DOCUMENT SEGMENT: Begin

The never ending games of "priorities" II plays with most of the few decent deposits they get irritate many & left DVC members cold. RCI has much better inventory availability. In fact a major reason we sold DVC was that ill-advised change to II. Remember it only lasted the 10 years they signed up for - then they could move back fast enough!  



Eli Mairs said:


> I'm sure that DVC will return to II at some point in future. I predict that it will be sooner than later.



I don't think you'd find many that agree. The "deal" was with II (allowing the infamous and totally unprecedented at the time $95 exchange penalty - RCI had refused to allow it although they did unfortunately give in with the new contract). 



Eli Mairs said:


> Finally, I don't know what you mean by value decline. We could still sell our points for more than our original cost, after 19 years. We have recouped our cost many times, with the free passes to 1999 (35+ five day passes), occasional rental of points, and the the value of staying in grand villas, for example, vs the rental costs.

DOCUMENT SEGMENT: End
RECORDS SHOWN: Begin

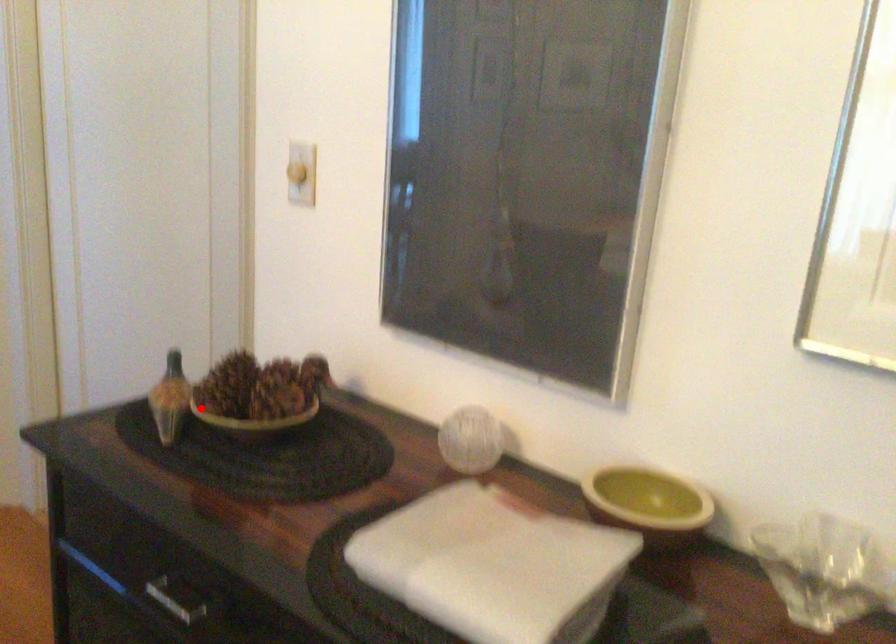
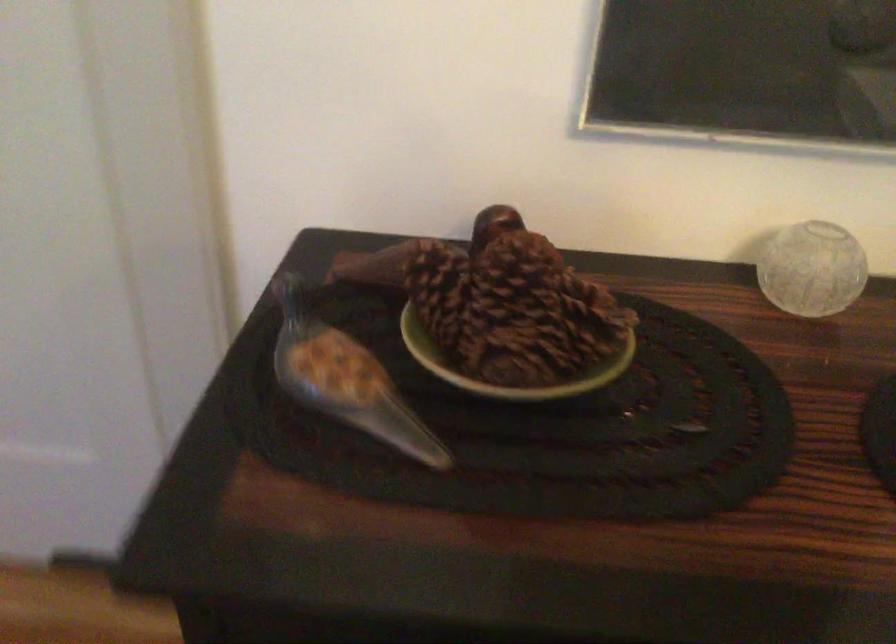
The point at the highlighted location is marked in the first image. Where is the corresponding point in the second image?

(506, 366)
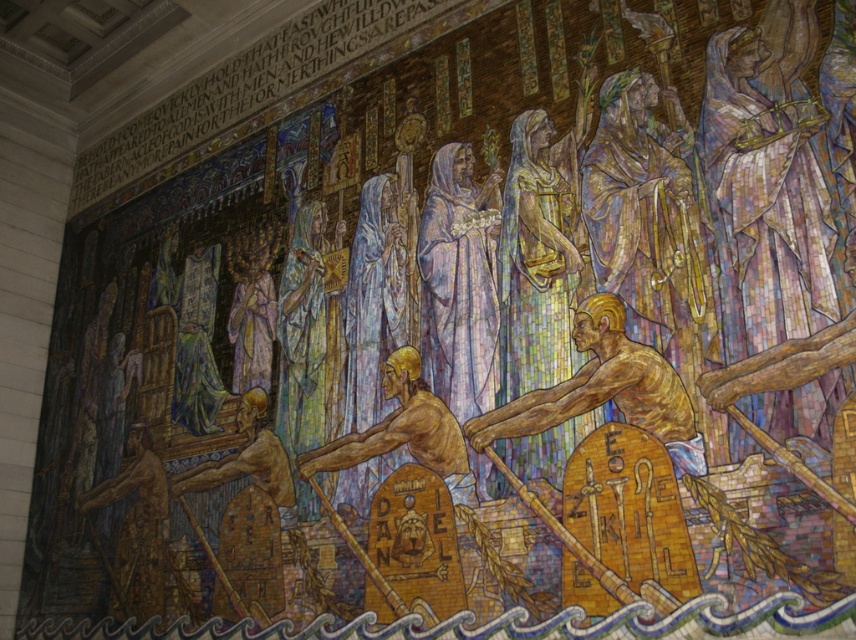
Question: Can you confirm if brown textured figure at center is smaller than brown wooden oar at lower left?

Choices:
 (A) no
 (B) yes

Answer: (A)

Question: Which of the following is the closest to the observer?

Choices:
 (A) brown textured figure at center
 (B) pastel silk robe at center

Answer: (A)

Question: Is golden textured figure at center smaller than brown wooden oar at lower left?

Choices:
 (A) yes
 (B) no

Answer: (B)

Question: Based on their relative distances, which object is nearer to the brown wooden oar at lower left?

Choices:
 (A) golden textured figure at center
 (B) brown textured figure at center

Answer: (B)

Question: Can you confirm if golden textured figure at center is bigger than brown textured figure at center?

Choices:
 (A) yes
 (B) no

Answer: (B)

Question: Which object is positioned closest to the brown wooden oar at lower left?

Choices:
 (A) pastel silk robe at center
 (B) golden textured figure at center

Answer: (A)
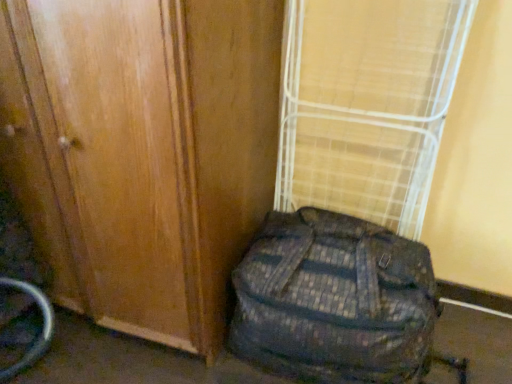
Question: Should I look upward or downward to see camouflage fabric backpack at lower right?

Choices:
 (A) down
 (B) up

Answer: (A)

Question: Is bamboo mat at center located within camouflage fabric backpack at lower right?

Choices:
 (A) no
 (B) yes

Answer: (A)

Question: Is camouflage fabric backpack at lower right thinner than bamboo mat at center?

Choices:
 (A) no
 (B) yes

Answer: (A)

Question: Does camouflage fabric backpack at lower right turn towards bamboo mat at center?

Choices:
 (A) yes
 (B) no

Answer: (B)

Question: Would you consider camouflage fabric backpack at lower right to be distant from bamboo mat at center?

Choices:
 (A) yes
 (B) no

Answer: (B)

Question: Does camouflage fabric backpack at lower right have a greater height compared to bamboo mat at center?

Choices:
 (A) no
 (B) yes

Answer: (A)

Question: Is camouflage fabric backpack at lower right outside of bamboo mat at center?

Choices:
 (A) yes
 (B) no

Answer: (A)

Question: From the image's perspective, is wooden door at center on top of bamboo mat at center?

Choices:
 (A) no
 (B) yes

Answer: (A)

Question: From a real-world perspective, is wooden door at center physically above bamboo mat at center?

Choices:
 (A) yes
 (B) no

Answer: (B)

Question: Does wooden door at center appear on the right side of bamboo mat at center?

Choices:
 (A) no
 (B) yes

Answer: (A)

Question: Is wooden door at center aimed at bamboo mat at center?

Choices:
 (A) no
 (B) yes

Answer: (A)

Question: Is wooden door at center in contact with bamboo mat at center?

Choices:
 (A) yes
 (B) no

Answer: (B)

Question: Does wooden door at center have a lesser height compared to bamboo mat at center?

Choices:
 (A) yes
 (B) no

Answer: (B)

Question: Is bamboo mat at center further to the viewer compared to wooden door at center?

Choices:
 (A) no
 (B) yes

Answer: (B)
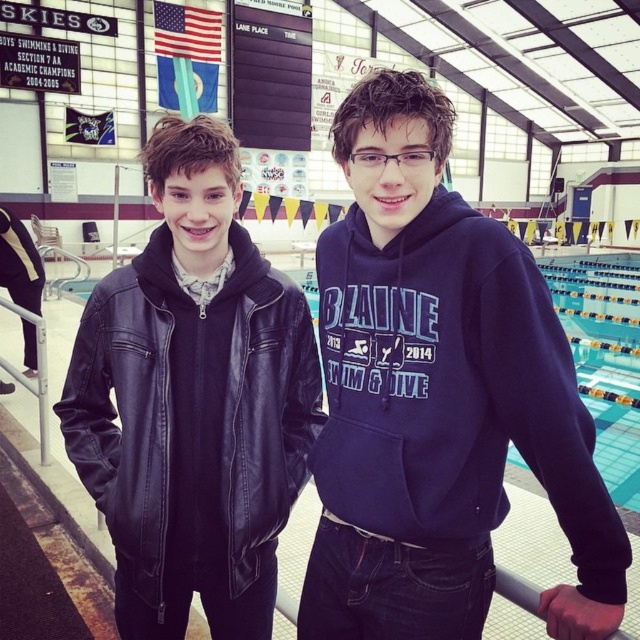
Question: Is leather jacket at left smaller than white metallic rail at left?

Choices:
 (A) no
 (B) yes

Answer: (B)

Question: Is the position of navy blue hoodie at center more distant than that of blue tile swimming pool at center?

Choices:
 (A) yes
 (B) no

Answer: (B)

Question: Estimate the real-world distances between objects in this image. Which object is closer to the white metallic rail at left?

Choices:
 (A) navy blue hoodie at center
 (B) blue tile swimming pool at center
 (C) leather jacket at left

Answer: (C)

Question: Can you confirm if navy blue hoodie at center is positioned to the right of leather jacket at left?

Choices:
 (A) yes
 (B) no

Answer: (A)

Question: Which of the following is the farthest from the observer?

Choices:
 (A) blue tile swimming pool at center
 (B) leather jacket at left
 (C) navy blue hoodie at center

Answer: (A)

Question: Which of the following is the closest to the observer?

Choices:
 (A) (472, 248)
 (B) (141, 420)
 (C) (625, 348)

Answer: (A)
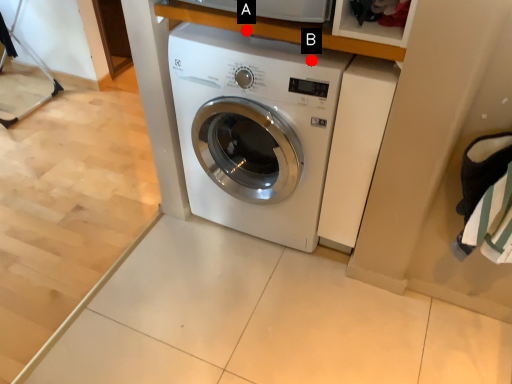
Question: Two points are circled on the image, labeled by A and B beside each circle. Which point is closer to the camera?

Choices:
 (A) A is closer
 (B) B is closer

Answer: (A)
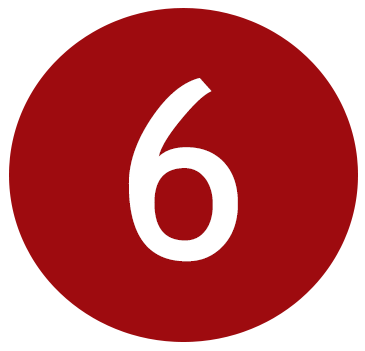
This screenshot has width=365, height=351. Find the location of `corner`. corner is located at coordinates (198, 78), (211, 90).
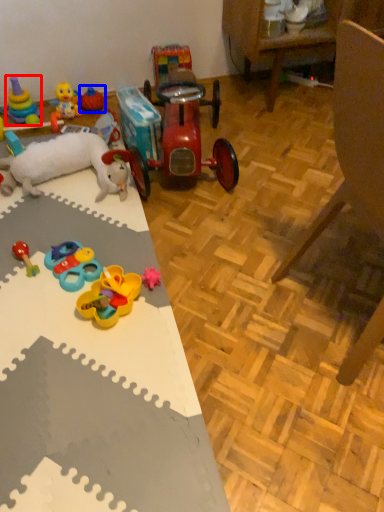
Question: Among these objects, which one is nearest to the camera, toy (highlighted by a red box) or toy (highlighted by a blue box)?

Choices:
 (A) toy
 (B) toy

Answer: (A)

RECORDS SHOWN: End

WHAT THIS EXERCISE ASKS »
[a] Reproduce the part of the forum discussion about DVC exchanges that opens with the words containing "I don't think" and closes with "the rental costs.".
[b] Write out the rows from the line containing "Question: Is bamboo mat at center further" through the last line of the rows, leaving the pictures out.

RESULTS »
[a]
I don't think you'd find many that agree. The "deal" was with II (allowing the infamous and totally unprecedented at the time $95 exchange penalty - RCI had refused to allow it although they did unfortunately give in with the new contract). 



Eli Mairs said:


> Finally, I don't know what you mean by value decline. We could still sell our points for more than our original cost, after 19 years. We have recouped our cost many times, with the free passes to 1999 (35+ five day passes), occasional rental of points, and the the value of staying in grand villas, for example, vs the rental costs.

[b]
Question: Is bamboo mat at center further to the viewer compared to wooden door at center?

Choices:
 (A) no
 (B) yes

Answer: (B)
Question: Is leather jacket at left smaller than white metallic rail at left?

Choices:
 (A) no
 (B) yes

Answer: (B)

Question: Is the position of navy blue hoodie at center more distant than that of blue tile swimming pool at center?

Choices:
 (A) yes
 (B) no

Answer: (B)

Question: Estimate the real-world distances between objects in this image. Which object is closer to the white metallic rail at left?

Choices:
 (A) navy blue hoodie at center
 (B) blue tile swimming pool at center
 (C) leather jacket at left

Answer: (C)

Question: Can you confirm if navy blue hoodie at center is positioned to the right of leather jacket at left?

Choices:
 (A) yes
 (B) no

Answer: (A)

Question: Which of the following is the farthest from the observer?

Choices:
 (A) blue tile swimming pool at center
 (B) leather jacket at left
 (C) navy blue hoodie at center

Answer: (A)

Question: Which of the following is the closest to the observer?

Choices:
 (A) (472, 248)
 (B) (141, 420)
 (C) (625, 348)

Answer: (A)
Question: Two points are circled on the image, labeled by A and B beside each circle. Which point is closer to the camera?

Choices:
 (A) A is closer
 (B) B is closer

Answer: (A)
This screenshot has width=365, height=351. Find the location of `corner`. corner is located at coordinates (198, 78), (211, 90).
Question: Among these objects, which one is nearest to the camera, toy (highlighted by a red box) or toy (highlighted by a blue box)?

Choices:
 (A) toy
 (B) toy

Answer: (A)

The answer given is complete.